» Extracted page text data

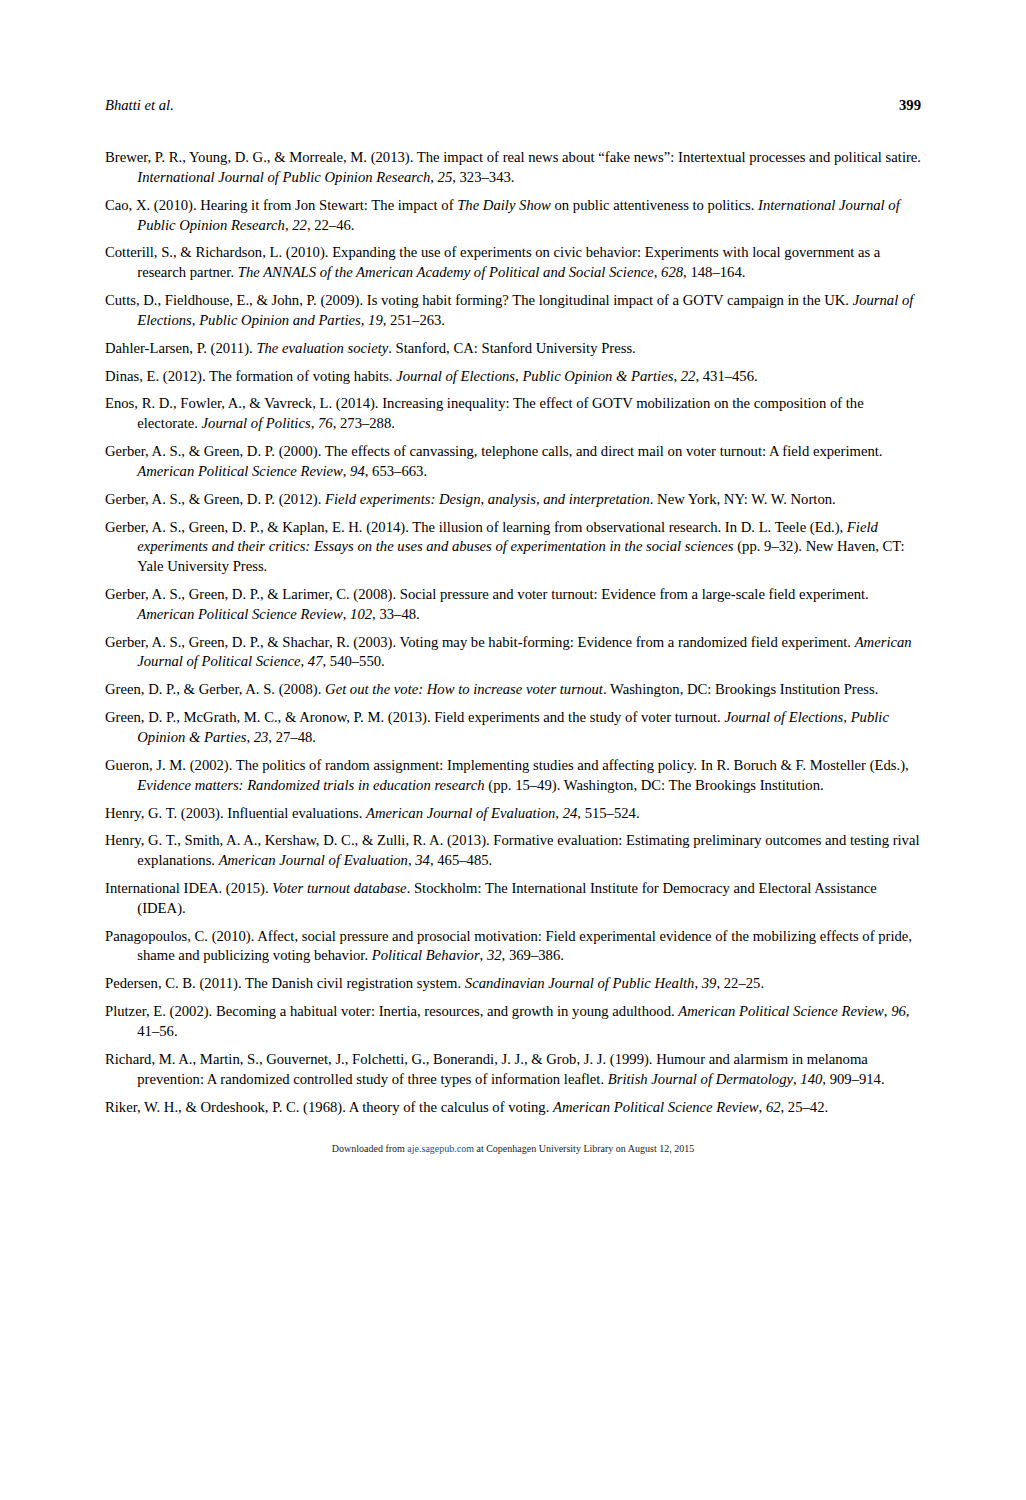Bhatti et al. 399
Brewer, P. R., Young, D. G., & Morreale, M. (2013). The impact of real news about “fake news”: Intertextual processes and political satire. International Journal of Public Opinion Research, 25, 323–343.
Cao, X. (2010). Hearing it from Jon Stewart: The impact of The Daily Show on public attentiveness to politics. International Journal of Public Opinion Research, 22, 22–46.
Cotterill, S., & Richardson, L. (2010). Expanding the use of experiments on civic behavior: Experiments with local government as a research partner. The ANNALS of the American Academy of Political and Social Science, 628, 148–164.
Cutts, D., Fieldhouse, E., & John, P. (2009). Is voting habit forming? The longitudinal impact of a GOTV campaign in the UK. Journal of Elections, Public Opinion and Parties, 19, 251–263.
Dahler-Larsen, P. (2011). The evaluation society. Stanford, CA: Stanford University Press.
Dinas, E. (2012). The formation of voting habits. Journal of Elections, Public Opinion & Parties, 22, 431–456.
Enos, R. D., Fowler, A., & Vavreck, L. (2014). Increasing inequality: The effect of GOTV mobilization on the composition of the electorate. Journal of Politics, 76, 273–288.
Gerber, A. S., & Green, D. P. (2000). The effects of canvassing, telephone calls, and direct mail on voter turnout: A field experiment. American Political Science Review, 94, 653–663.
Gerber, A. S., & Green, D. P. (2012). Field experiments: Design, analysis, and interpretation. New York, NY: W. W. Norton.
Gerber, A. S., Green, D. P., & Kaplan, E. H. (2014). The illusion of learning from observational research. In D. L. Teele (Ed.), Field experiments and their critics: Essays on the uses and abuses of experimentation in the social sciences (pp. 9–32). New Haven, CT: Yale University Press.
Gerber, A. S., Green, D. P., & Larimer, C. (2008). Social pressure and voter turnout: Evidence from a large-scale field experiment. American Political Science Review, 102, 33–48.
Gerber, A. S., Green, D. P., & Shachar, R. (2003). Voting may be habit-forming: Evidence from a randomized field experiment. American Journal of Political Science, 47, 540–550.
Green, D. P., & Gerber, A. S. (2008). Get out the vote: How to increase voter turnout. Washington, DC: Brookings Institution Press.
Green, D. P., McGrath, M. C., & Aronow, P. M. (2013). Field experiments and the study of voter turnout. Journal of Elections, Public Opinion & Parties, 23, 27–48.
Gueron, J. M. (2002). The politics of random assignment: Implementing studies and affecting policy. In R. Boruch & F. Mosteller (Eds.), Evidence matters: Randomized trials in education research (pp. 15–49). Washington, DC: The Brookings Institution.
Henry, G. T. (2003). Influential evaluations. American Journal of Evaluation, 24, 515–524.
Henry, G. T., Smith, A. A., Kershaw, D. C., & Zulli, R. A. (2013). Formative evaluation: Estimating preliminary outcomes and testing rival explanations. American Journal of Evaluation, 34, 465–485.
International IDEA. (2015). Voter turnout database. Stockholm: The International Institute for Democracy and Electoral Assistance (IDEA).
Panagopoulos, C. (2010). Affect, social pressure and prosocial motivation: Field experimental evidence of the mobilizing effects of pride, shame and publicizing voting behavior. Political Behavior, 32, 369–386.
Pedersen, C. B. (2011). The Danish civil registration system. Scandinavian Journal of Public Health, 39, 22–25.
Plutzer, E. (2002). Becoming a habitual voter: Inertia, resources, and growth in young adulthood. American Political Science Review, 96, 41–56.
Richard, M. A., Martin, S., Gouvernet, J., Folchetti, G., Bonerandi, J. J., & Grob, J. J. (1999). Humour and alarmism in melanoma prevention: A randomized controlled study of three types of information leaflet. British Journal of Dermatology, 140, 909–914.
Riker, W. H., & Ordeshook, P. C. (1968). A theory of the calculus of voting. American Political Science Review, 62, 25–42.
Downloaded from aje.sagepub.com at Copenhagen University Library on August 12, 2015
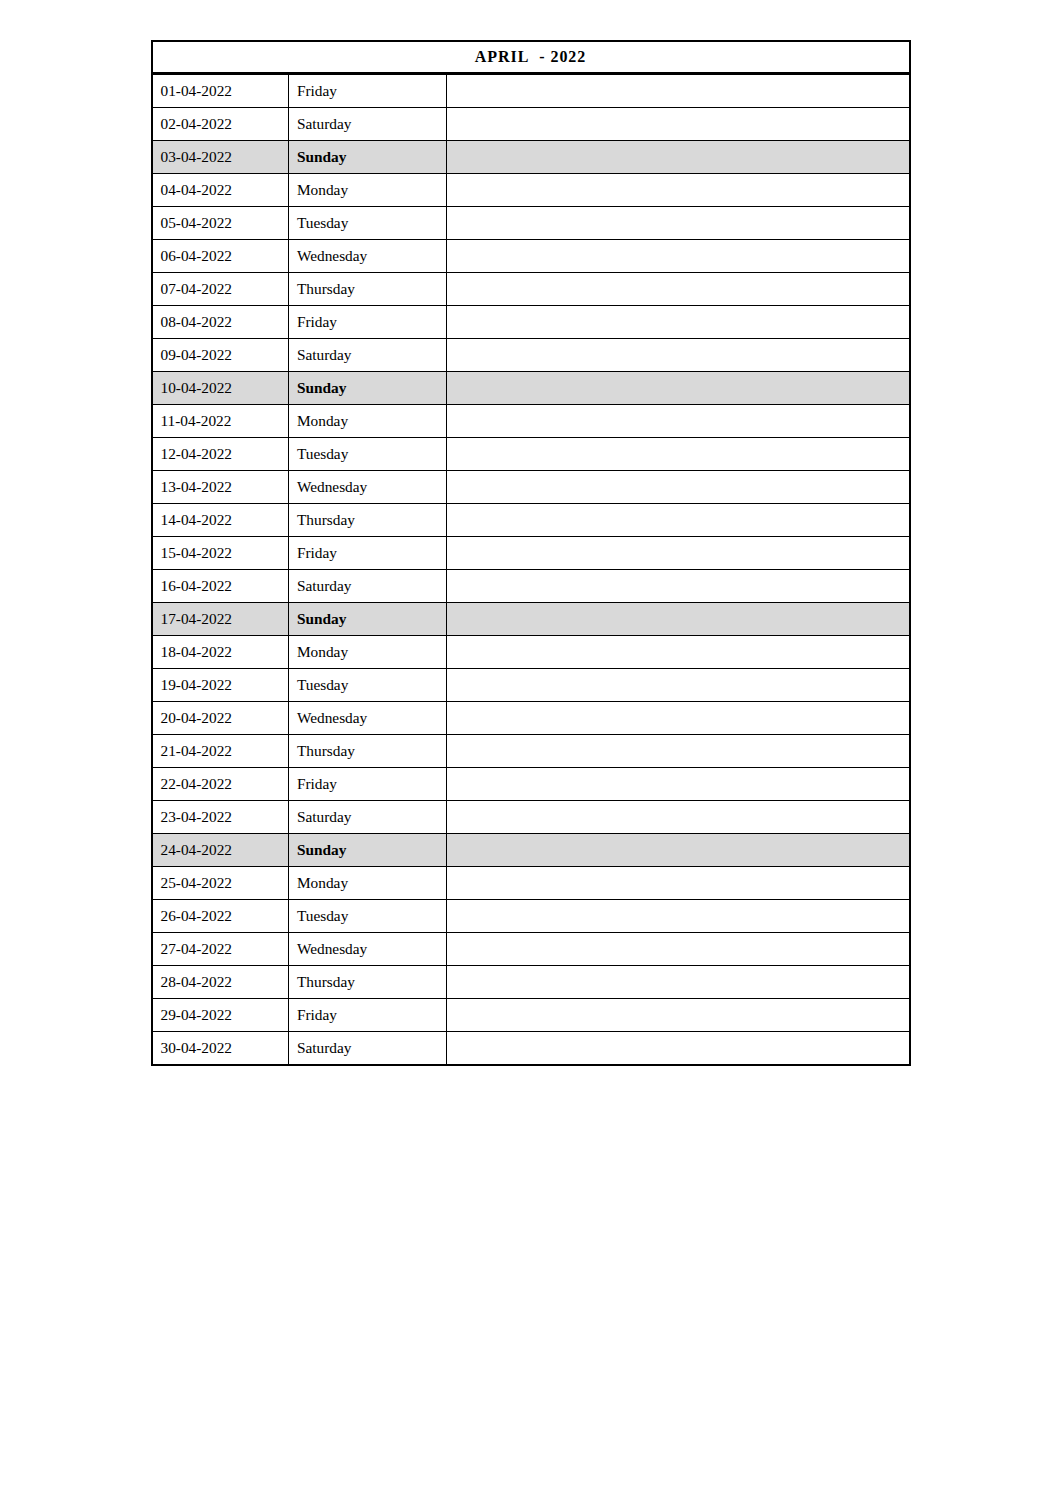APRIL - 2022
| 01-04-2022 | Friday | |
| 02-04-2022 | Saturday | |
| 03-04-2022 | Sunday | |
| 04-04-2022 | Monday | |
| 05-04-2022 | Tuesday | |
| 06-04-2022 | Wednesday | |
| 07-04-2022 | Thursday | |
| 08-04-2022 | Friday | |
| 09-04-2022 | Saturday | |
| 10-04-2022 | Sunday | |
| 11-04-2022 | Monday | |
| 12-04-2022 | Tuesday | |
| 13-04-2022 | Wednesday | |
| 14-04-2022 | Thursday | |
| 15-04-2022 | Friday | |
| 16-04-2022 | Saturday | |
| 17-04-2022 | Sunday | |
| 18-04-2022 | Monday | |
| 19-04-2022 | Tuesday | |
| 20-04-2022 | Wednesday | |
| 21-04-2022 | Thursday | |
| 22-04-2022 | Friday | |
| 23-04-2022 | Saturday | |
| 24-04-2022 | Sunday | |
| 25-04-2022 | Monday | |
| 26-04-2022 | Tuesday | |
| 27-04-2022 | Wednesday | |
| 28-04-2022 | Thursday | |
| 29-04-2022 | Friday | |
| 30-04-2022 | Saturday | |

» TASK INSTRUCTIONS
Repeat every entry above word for word, and include no pictures.

» WRITTEN RESPONSE
Bhatti et al. 399
Brewer, P. R., Young, D. G., & Morreale, M. (2013). The impact of real news about “fake news”: Intertextual processes and political satire. International Journal of Public Opinion Research, 25, 323–343.
Cao, X. (2010). Hearing it from Jon Stewart: The impact of The Daily Show on public attentiveness to politics. International Journal of Public Opinion Research, 22, 22–46.
Cotterill, S., & Richardson, L. (2010). Expanding the use of experiments on civic behavior: Experiments with local government as a research partner. The ANNALS of the American Academy of Political and Social Science, 628, 148–164.
Cutts, D., Fieldhouse, E., & John, P. (2009). Is voting habit forming? The longitudinal impact of a GOTV campaign in the UK. Journal of Elections, Public Opinion and Parties, 19, 251–263.
Dahler-Larsen, P. (2011). The evaluation society. Stanford, CA: Stanford University Press.
Dinas, E. (2012). The formation of voting habits. Journal of Elections, Public Opinion & Parties, 22, 431–456.
Enos, R. D., Fowler, A., & Vavreck, L. (2014). Increasing inequality: The effect of GOTV mobilization on the composition of the electorate. Journal of Politics, 76, 273–288.
Gerber, A. S., & Green, D. P. (2000). The effects of canvassing, telephone calls, and direct mail on voter turnout: A field experiment. American Political Science Review, 94, 653–663.
Gerber, A. S., & Green, D. P. (2012). Field experiments: Design, analysis, and interpretation. New York, NY: W. W. Norton.
Gerber, A. S., Green, D. P., & Kaplan, E. H. (2014). The illusion of learning from observational research. In D. L. Teele (Ed.), Field experiments and their critics: Essays on the uses and abuses of experimentation in the social sciences (pp. 9–32). New Haven, CT: Yale University Press.
Gerber, A. S., Green, D. P., & Larimer, C. (2008). Social pressure and voter turnout: Evidence from a large-scale field experiment. American Political Science Review, 102, 33–48.
Gerber, A. S., Green, D. P., & Shachar, R. (2003). Voting may be habit-forming: Evidence from a randomized field experiment. American Journal of Political Science, 47, 540–550.
Green, D. P., & Gerber, A. S. (2008). Get out the vote: How to increase voter turnout. Washington, DC: Brookings Institution Press.
Green, D. P., McGrath, M. C., & Aronow, P. M. (2013). Field experiments and the study of voter turnout. Journal of Elections, Public Opinion & Parties, 23, 27–48.
Gueron, J. M. (2002). The politics of random assignment: Implementing studies and affecting policy. In R. Boruch & F. Mosteller (Eds.), Evidence matters: Randomized trials in education research (pp. 15–49). Washington, DC: The Brookings Institution.
Henry, G. T. (2003). Influential evaluations. American Journal of Evaluation, 24, 515–524.
Henry, G. T., Smith, A. A., Kershaw, D. C., & Zulli, R. A. (2013). Formative evaluation: Estimating preliminary outcomes and testing rival explanations. American Journal of Evaluation, 34, 465–485.
International IDEA. (2015). Voter turnout database. Stockholm: The International Institute for Democracy and Electoral Assistance (IDEA).
Panagopoulos, C. (2010). Affect, social pressure and prosocial motivation: Field experimental evidence of the mobilizing effects of pride, shame and publicizing voting behavior. Political Behavior, 32, 369–386.
Pedersen, C. B. (2011). The Danish civil registration system. Scandinavian Journal of Public Health, 39, 22–25.
Plutzer, E. (2002). Becoming a habitual voter: Inertia, resources, and growth in young adulthood. American Political Science Review, 96, 41–56.
Richard, M. A., Martin, S., Gouvernet, J., Folchetti, G., Bonerandi, J. J., & Grob, J. J. (1999). Humour and alarmism in melanoma prevention: A randomized controlled study of three types of information leaflet. British Journal of Dermatology, 140, 909–914.
Riker, W. H., & Ordeshook, P. C. (1968). A theory of the calculus of voting. American Political Science Review, 62, 25–42.
Downloaded from aje.sagepub.com at Copenhagen University Library on August 12, 2015
APRIL - 2022
| 01-04-2022 | Friday | |
| 02-04-2022 | Saturday | |
| 03-04-2022 | Sunday | |
| 04-04-2022 | Monday | |
| 05-04-2022 | Tuesday | |
| 06-04-2022 | Wednesday | |
| 07-04-2022 | Thursday | |
| 08-04-2022 | Friday | |
| 09-04-2022 | Saturday | |
| 10-04-2022 | Sunday | |
| 11-04-2022 | Monday | |
| 12-04-2022 | Tuesday | |
| 13-04-2022 | Wednesday | |
| 14-04-2022 | Thursday | |
| 15-04-2022 | Friday | |
| 16-04-2022 | Saturday | |
| 17-04-2022 | Sunday | |
| 18-04-2022 | Monday | |
| 19-04-2022 | Tuesday | |
| 20-04-2022 | Wednesday | |
| 21-04-2022 | Thursday | |
| 22-04-2022 | Friday | |
| 23-04-2022 | Saturday | |
| 24-04-2022 | Sunday | |
| 25-04-2022 | Monday | |
| 26-04-2022 | Tuesday | |
| 27-04-2022 | Wednesday | |
| 28-04-2022 | Thursday | |
| 29-04-2022 | Friday | |
| 30-04-2022 | Saturday | |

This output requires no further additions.